# Differential equation - question

### Differential equation - question

Find a function f(x) which is derivative twice which holds the equation:

-2y'(x) = y(1/x)

have to show a mathematic way and not by guessing
Guest

### Re: Differential equation - question

Guessing (and then checking) is a valid and time honored "mathematical method"!

Now, the great majority of differential equations (in very precise sense, "almost all") have no solution in terms of "elementary functions". What reason do you have to believe this equation does?
Guest

### Re: Differential equation - question

Let z= 1/x.
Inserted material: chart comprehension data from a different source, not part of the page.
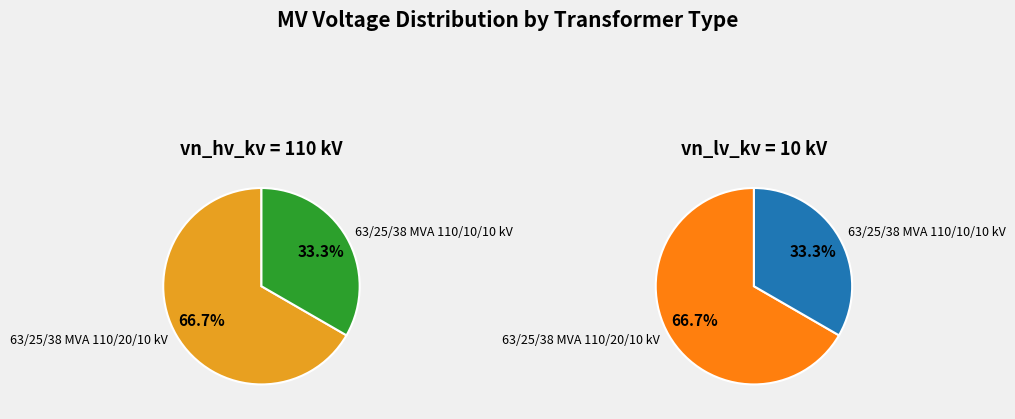

Is it true that 63/25/38 MVA 110/10/10 kV is 45% of the pie?

False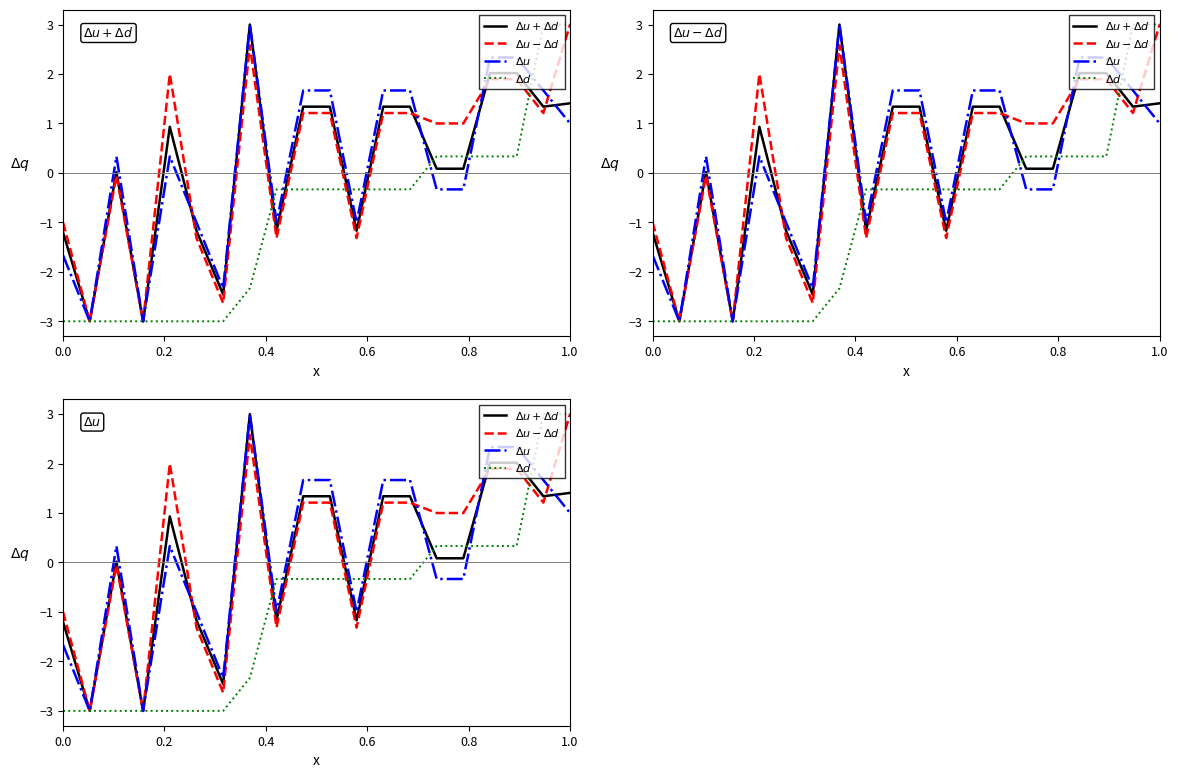

Count the number of data series in this chart.

4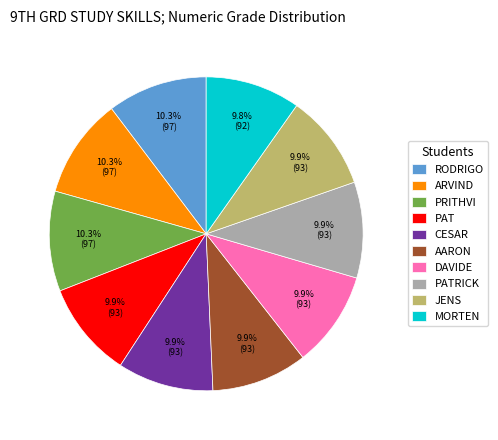

Is there any slice that represents more than half of the pie?

No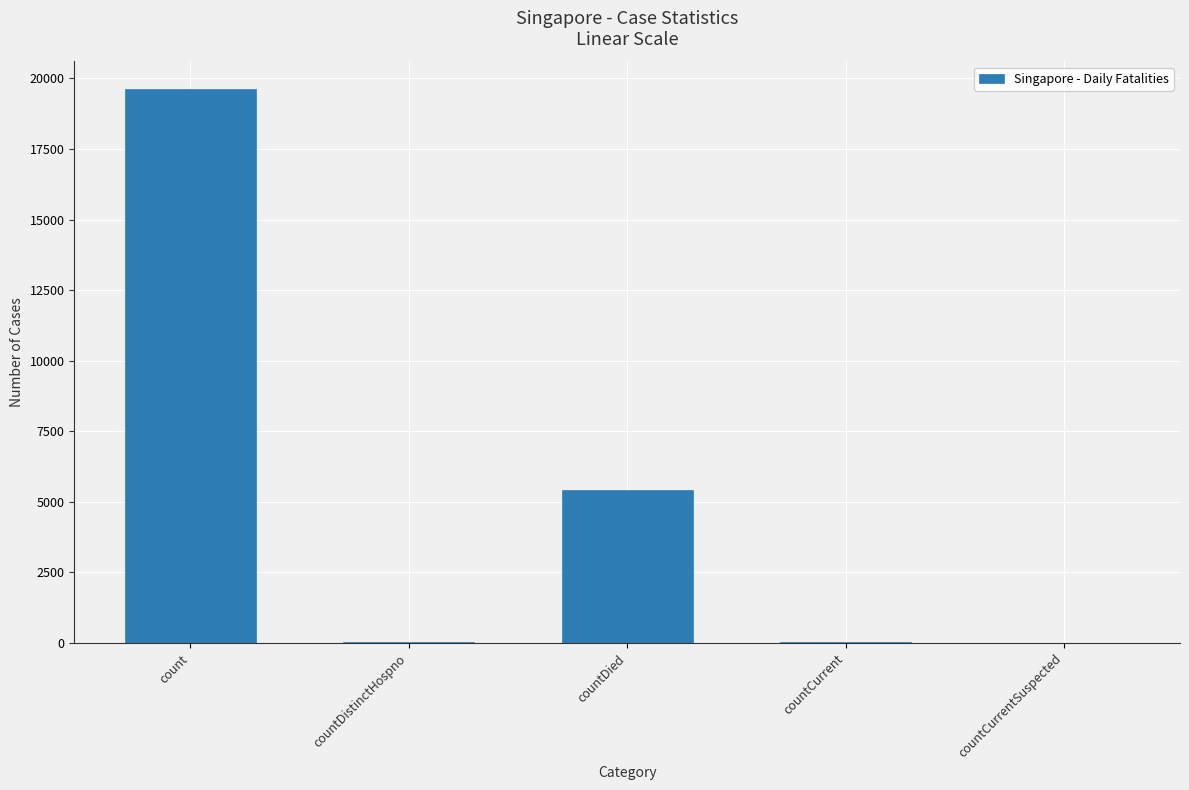

The chart shows a value of 19619 at count. True or false?

True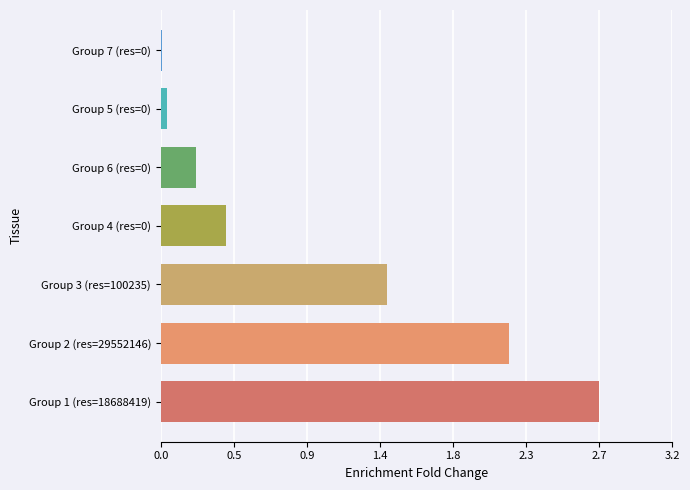

Are the bars horizontal?

Yes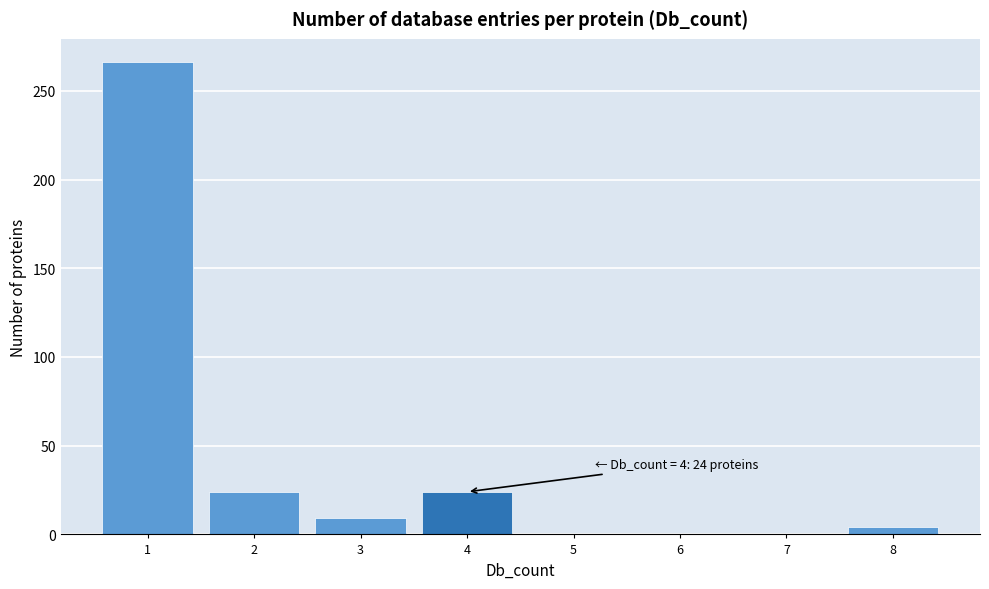

Which range on the x-axis has the tallest bar?

0.5 to 1.5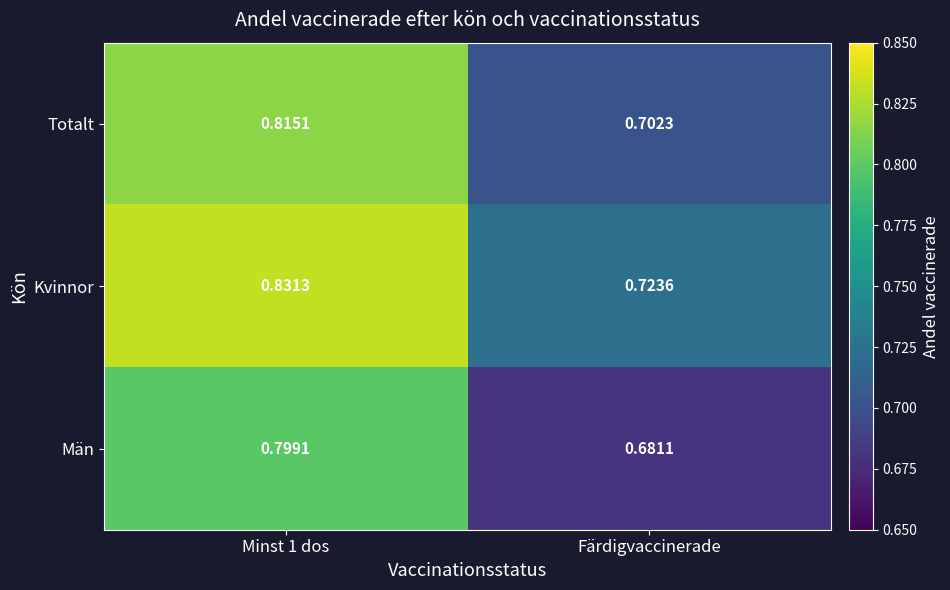

Rank the series at Färdigvaccinerade from highest to lowest value.

Kvinnor, Totalt, Män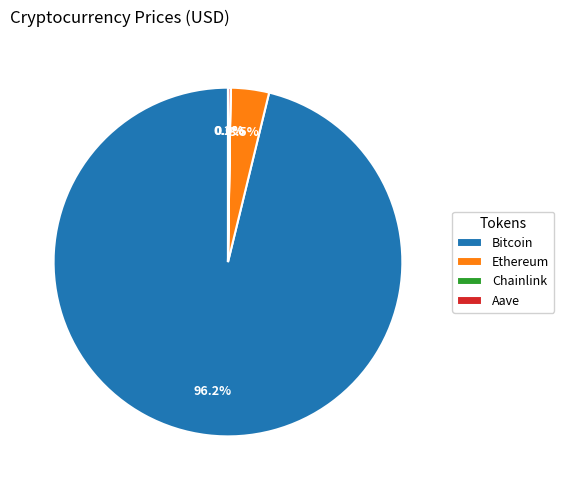

Is Bitcoin the majority of the pie?

Yes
Then x= 1/z= z^{-1} so dx/dz= -z^{-2}. d(y(1/x))/dx= (dy(z))/dz)(dz/dx)= -z^{-2}(dy/dz)= y(z).

dy/y= -z^2 dz

ln(y)= -(1/3)z^3+ C

y(z)= e^{-(1/3)z^3+ C}= C' e^{-(1/3)z^3} where C'= e^C.

So y(x)= C'e^{-1/3x^3}
Guest

### Re: Differential equation - question

Let z= 1/x. Then x= 1/z= z^{-1} so dx/dz= -z^{-2}. d(y(1/x))/dx= (dy(z))/dz)(dz/dx)= -z^{-2}(dy/dz)= y(z).

dy/y= -z^2 dz

ln(y)= -(1/3)z^3+ C

y(z)= e^{-(1/3)z^3+ C}= C' e^{-(1/3)z^3} where C'= e^C.

So y(x)= C'e^{-1/3x^3}
Guest